Der scheidende US-Außenminister Mike Pompeo beschuldigt den Iran Verbindungen zur berüchtigten Terrororganisation zu Al-Qaida zu haben.

Der iranische Außenminister Javad Zarif hat sich auf Twitter gemeldet.

Zarif nannte die angeblich auf Geheimdienstdaten beruhenden Anschuldigungen „fiktiv“ und fügte hinzu, dass Pompeo „seine katastrophale Karriere erbärmlich mit kriegstreibenderen Lügen beendet.“

Laut dem Bericht von Reuters ist der US-Außenminister angeblich bereit, Einzelheiten zu den Vorwürfen zu nennen, wonach Teheran Al-Qaida unterstützt habe.

Medienberichte behaupten unter Berufung auf zwei anonyme Quellen, dass Pompeo freigegebene Daten über das Attentat auf einen Mann im August in der iranischen Hauptstadt vorbringen könnte, von dem angenommen wurde, dass er Al-Qaidas Stellvertreter sei.

Das Attentat wurde von der New York Times im November gemeldet. Es wurde berichtet, dass ein hochrangiges ägyptisches Mitglied von al-Qaida, Abu Muhammad al-Masri, angeblich von Israelis in der iranischen Hauptstadt erschossen wurde. Teheran hat den Bericht zurückgewiesen und erklärt, es gebe keine Al-Qaida-Terroristen im Land.

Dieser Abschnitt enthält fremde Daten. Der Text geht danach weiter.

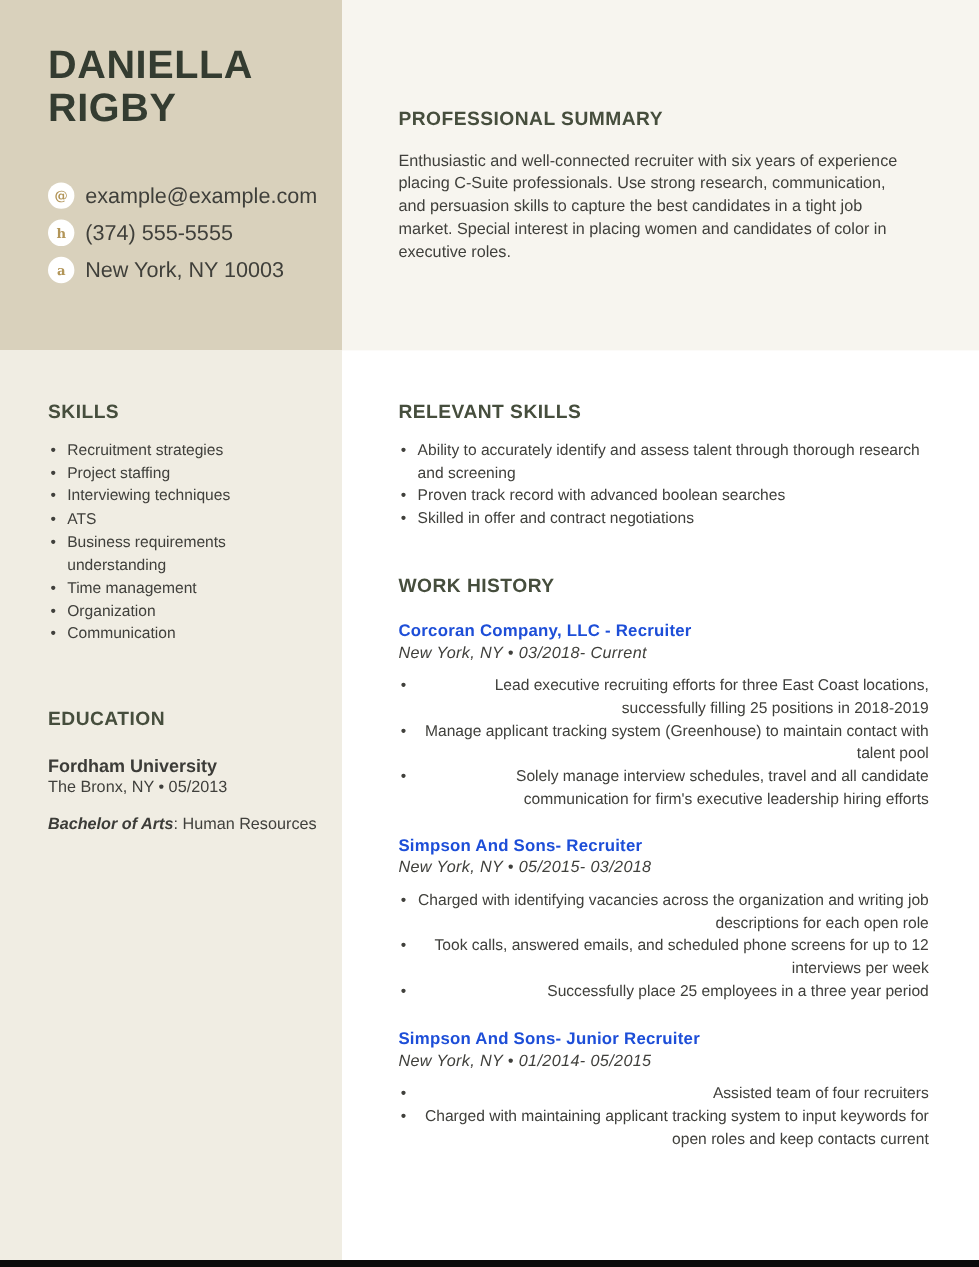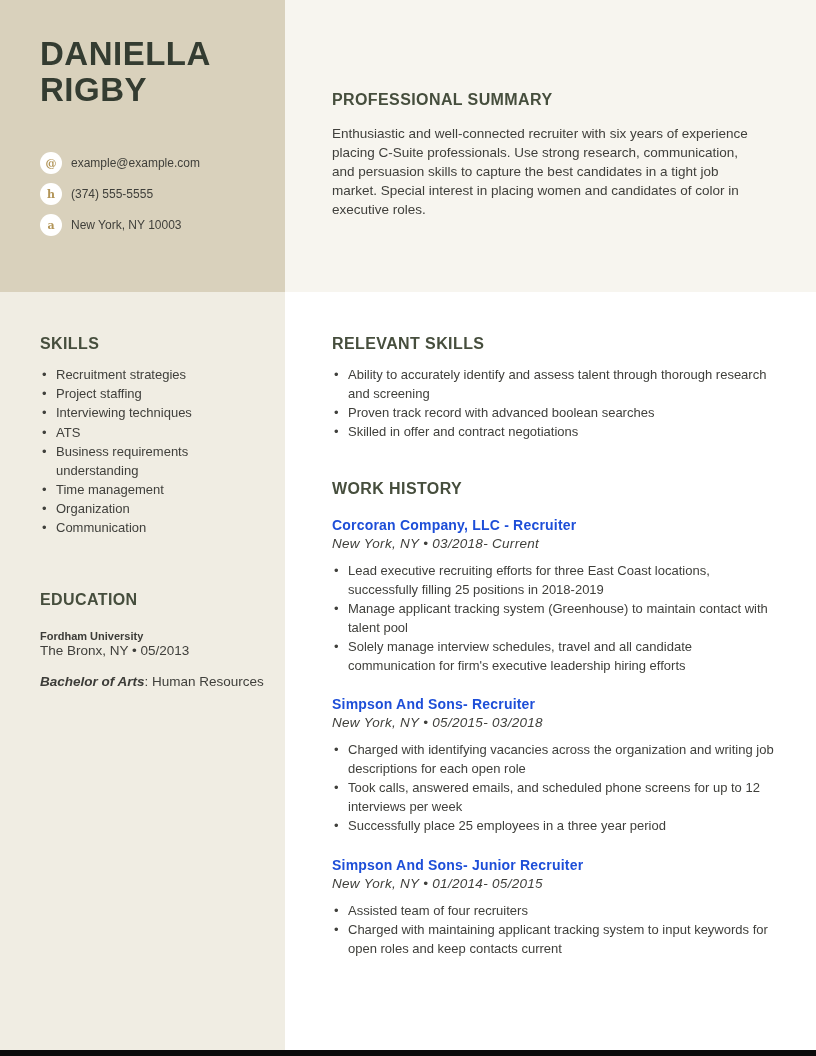--- a/index.html
+++ b/index.html
@@ -41,59 +41,59 @@
 
   
   .contact-list { position: absolute; left: 40px; top: 152px; width: 235px; }
   .contact-row { display: flex; align-items: center; margin-bottom: 9px; height: 22px; }
   .contact-icon {
     width: 22px; height: 22px; border-radius: 50%; background: #ffffff;
     display: flex; align-items: center; justify-content: center;
     font-family: "DejaVu Serif", serif; font-weight: 700; font-size: 11px;
     color: #b29558; flex: 0 0 22px;
   }
-  .contact-text { margin-left: 9px; font-size: 12px; color: #3f3f3a; }
+  .contact-text { margin-left: 9px; font-size: 18px; color: #3f3f3a; }
 
   
   .section-heading {
     font-weight: 700; font-size: 16px; letter-spacing: 0.4px;
     color: #464e3d;
   }
   ul.dot-list { list-style: none; margin-top: 13px; }
   ul.dot-list li {
     position: relative; padding-left: 16px;
     font-size: 13px; line-height: 18.7px; color: #40403c;
     margin-bottom: 0.5px;
   }
   ul.dot-list li::before {
     content: "\2022"; position: absolute; left: 2px; top: 0;
     color: #40403c;
   }
 
   
   .skills-section { position: absolute; left: 40px; top: 335px; width: 222px; }
   .education-section { position: absolute; left: 40px; top: 575px; width: 232px; margin-top: 16px; }
-  .edu-school { font-weight: 700; font-size: 11px; margin-top: 21px; color: #3c3c38; }
+  .edu-school { font-weight: 700; font-size: 15px; margin-top: 21px; color: #3c3c38; }
   .edu-meta { font-size: 13.5px; line-height: 18.5px; color: #40403c; }
   .edu-degree { margin-top: 13px; font-size: 13.5px; color: #40403c; }
   .edu-degree .degree-label { font-weight: 700; font-style: italic; color: #3c3c38; }
 
   
   .summary-section { position: absolute; left: 332px; top: 91px; width: 426px; }
   .summary-text { margin-top: 15px; font-size: 13.5px; line-height: 19px; color: #40403c; }
   .relevant-section { position: absolute; left: 332px; top: 335px; width: 442px; }
   .work-section { position: absolute; left: 332px; top: 480px; width: 442px; }
 
   .job { margin-top: 19px; }
   .job-title { font-weight: 700; font-size: 14px; color: #1d4ed8; letter-spacing: 0.2px; }
   .job-meta {
     font-style: italic; font-size: 13.5px; margin-top: 3px;
     letter-spacing: 0.3px; color: #40403c;
   }
-  .job ul.dot-list { margin-top: 11px; }
+  .job ul.dot-list { margin-top: 11px; text-align: right; }
   .job { margin-bottom: 21px; }
 </style>
 </head>
 <body>
 
 <div class="page">
 
   <div class="band-top-left"></div>
   <div class="band-top-right"></div>
   <div class="band-bottom-left"></div>

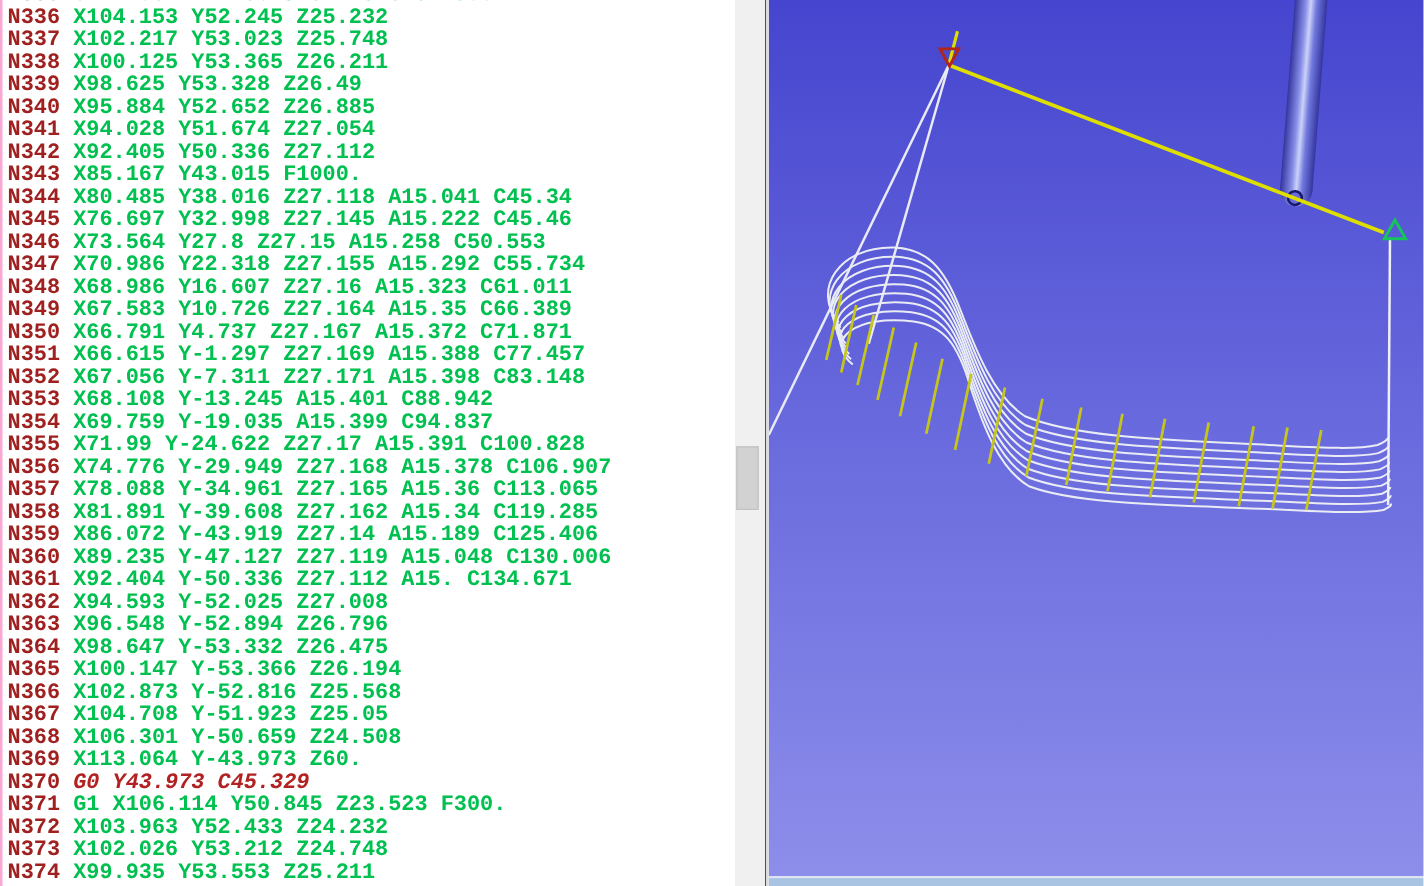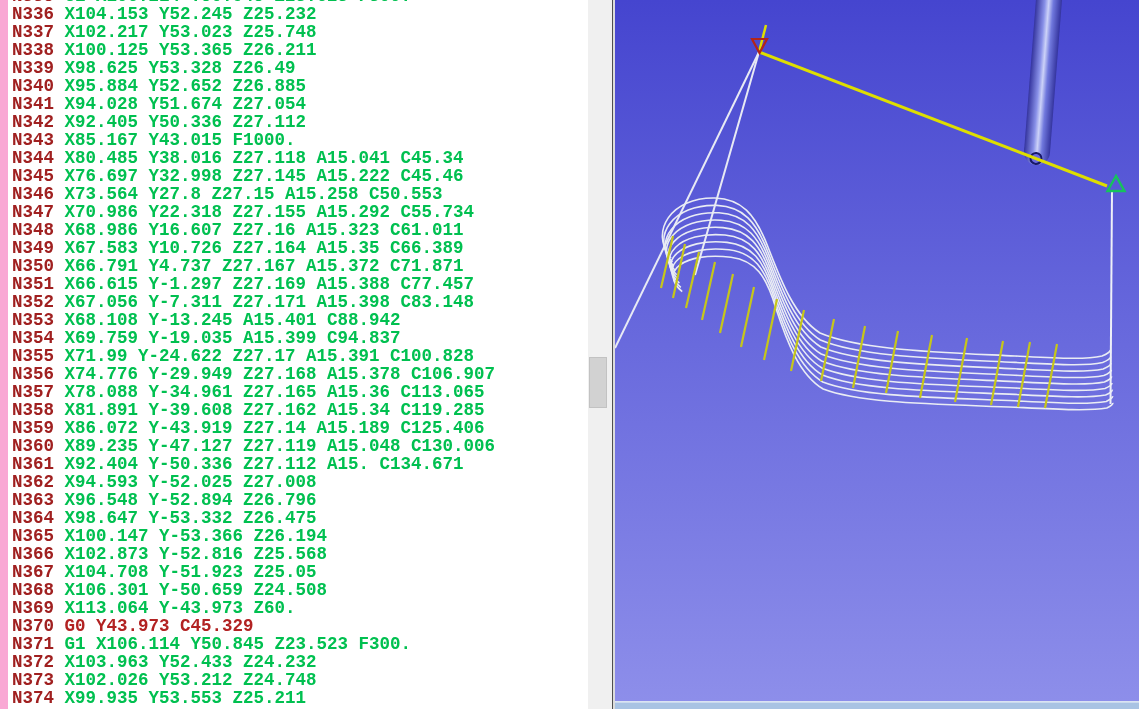--- a/index.html
+++ b/index.html
@@ -1,28 +1,28 @@
 <!DOCTYPE html>
 <html><head>
 <meta charset="utf-8">
 <style>
   html,body{margin:0;padding:0;background:#fff;width:1139px;height:709px;overflow:hidden;
             font-family:"Liberation Sans",sans-serif;}
   .app{position:relative;width:1139px;height:709px;}
 
   
   .editor{position:absolute;left:0;top:0;width:588px;height:709px;background:#fff;overflow:hidden;
-          border-left:8px solid #f9a8d4;box-sizing:border-box;}
+          border-left:2px solid #f9a8d4;box-sizing:border-box;}
   .code{position:absolute;left:4px;top:-13px;
         font-family:"Liberation Mono","DejaVu Sans Mono",monospace;
         font-size:17.5px;font-weight:bold;line-height:18px;white-space:pre;}
   .gline{height:18px;}
   .num{color:var(--numcol);}
   .body{color:var(--codecol);}
-  .gline.rapid .body{color:var(--rapidcol);}
+  .gline.rapid .body{color:var(--rapidcol);font-style:italic;}
 
   
   .scrollbar{position:absolute;left:588px;top:0;width:24px;height:709px;background:#f0f0f0;}
   .thumb{position:absolute;left:1px;width:18px;background:#d2d2d2;border:1px solid #c2c2c2;box-sizing:border-box;}
 
   
   .divider{position:absolute;left:612px;top:0;width:3px;height:709px;
            background:linear-gradient(90deg,#4f4f4f 0 1px,#dcdcdc 1px 3px);}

Zahlreiche Medien haben in der Zeit nach den Wahlen Artikel veröffentlicht, die darauf hindeuten, dass sich die scheidende Regierung auf die Konfrontation mit dem Iran vorbereiten könnte. Berichten zufolge hat Trump seine Helfer nach den „Optionen gefragt, um gegen den Hauptnuklearstandort des Iran vorzugehen“.